(Aim): Determine how many lines of the records below contain the string "this". Reply with the number alone.

(Input data):
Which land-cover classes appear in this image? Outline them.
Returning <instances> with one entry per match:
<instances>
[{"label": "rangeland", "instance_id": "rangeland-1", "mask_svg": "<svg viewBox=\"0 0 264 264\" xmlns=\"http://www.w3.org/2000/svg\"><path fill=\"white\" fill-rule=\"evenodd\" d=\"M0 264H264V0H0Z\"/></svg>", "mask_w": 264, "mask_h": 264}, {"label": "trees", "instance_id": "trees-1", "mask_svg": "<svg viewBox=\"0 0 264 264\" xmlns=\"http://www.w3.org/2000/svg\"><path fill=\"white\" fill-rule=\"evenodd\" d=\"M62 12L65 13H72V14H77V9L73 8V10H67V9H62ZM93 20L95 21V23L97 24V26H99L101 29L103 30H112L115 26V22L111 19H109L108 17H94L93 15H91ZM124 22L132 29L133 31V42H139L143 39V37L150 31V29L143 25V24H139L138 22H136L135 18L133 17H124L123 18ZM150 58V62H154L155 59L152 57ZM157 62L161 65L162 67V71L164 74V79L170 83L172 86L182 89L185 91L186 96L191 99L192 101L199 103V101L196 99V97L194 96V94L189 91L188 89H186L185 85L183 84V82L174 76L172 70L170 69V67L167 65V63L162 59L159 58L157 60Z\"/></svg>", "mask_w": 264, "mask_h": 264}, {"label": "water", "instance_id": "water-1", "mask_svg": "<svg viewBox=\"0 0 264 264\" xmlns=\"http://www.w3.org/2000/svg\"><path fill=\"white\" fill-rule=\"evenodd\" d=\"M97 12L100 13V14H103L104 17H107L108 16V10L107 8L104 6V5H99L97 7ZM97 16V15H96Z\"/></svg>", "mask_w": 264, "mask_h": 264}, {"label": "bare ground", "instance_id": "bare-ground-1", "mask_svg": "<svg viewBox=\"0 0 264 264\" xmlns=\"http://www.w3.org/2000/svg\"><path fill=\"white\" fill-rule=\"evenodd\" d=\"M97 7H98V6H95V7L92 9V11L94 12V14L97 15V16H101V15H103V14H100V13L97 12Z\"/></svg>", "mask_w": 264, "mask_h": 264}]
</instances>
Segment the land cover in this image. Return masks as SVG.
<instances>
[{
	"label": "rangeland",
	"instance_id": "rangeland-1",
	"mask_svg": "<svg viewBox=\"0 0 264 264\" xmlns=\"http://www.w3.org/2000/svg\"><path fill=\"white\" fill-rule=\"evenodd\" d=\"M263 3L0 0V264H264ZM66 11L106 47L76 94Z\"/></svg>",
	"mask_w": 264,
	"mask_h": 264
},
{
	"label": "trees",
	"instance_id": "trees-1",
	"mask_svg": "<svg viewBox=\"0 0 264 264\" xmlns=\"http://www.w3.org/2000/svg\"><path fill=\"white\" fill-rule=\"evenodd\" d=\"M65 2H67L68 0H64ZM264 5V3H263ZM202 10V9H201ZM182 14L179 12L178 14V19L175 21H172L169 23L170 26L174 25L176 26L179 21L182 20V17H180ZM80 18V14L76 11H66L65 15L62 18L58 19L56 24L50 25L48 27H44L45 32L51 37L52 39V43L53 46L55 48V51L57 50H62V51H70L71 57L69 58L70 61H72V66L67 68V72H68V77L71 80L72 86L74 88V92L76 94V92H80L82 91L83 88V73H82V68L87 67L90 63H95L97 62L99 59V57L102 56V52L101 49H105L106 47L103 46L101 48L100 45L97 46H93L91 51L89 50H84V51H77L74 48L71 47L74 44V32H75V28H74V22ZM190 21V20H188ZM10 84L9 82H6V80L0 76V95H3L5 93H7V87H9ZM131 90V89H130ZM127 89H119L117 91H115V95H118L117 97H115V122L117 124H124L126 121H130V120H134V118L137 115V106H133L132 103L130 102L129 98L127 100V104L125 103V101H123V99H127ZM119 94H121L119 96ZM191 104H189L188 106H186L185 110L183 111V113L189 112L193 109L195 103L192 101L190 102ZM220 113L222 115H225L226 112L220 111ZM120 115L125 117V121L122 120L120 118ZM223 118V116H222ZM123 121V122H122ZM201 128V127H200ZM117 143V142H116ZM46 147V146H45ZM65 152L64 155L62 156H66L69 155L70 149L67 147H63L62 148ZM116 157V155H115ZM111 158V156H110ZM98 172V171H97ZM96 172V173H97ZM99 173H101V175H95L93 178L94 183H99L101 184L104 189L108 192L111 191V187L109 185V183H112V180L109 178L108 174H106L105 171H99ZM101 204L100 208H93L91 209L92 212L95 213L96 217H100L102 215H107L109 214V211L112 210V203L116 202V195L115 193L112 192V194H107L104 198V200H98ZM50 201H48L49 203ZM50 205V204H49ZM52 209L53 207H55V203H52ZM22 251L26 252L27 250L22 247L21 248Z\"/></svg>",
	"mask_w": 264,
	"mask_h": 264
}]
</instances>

(The completed task): 2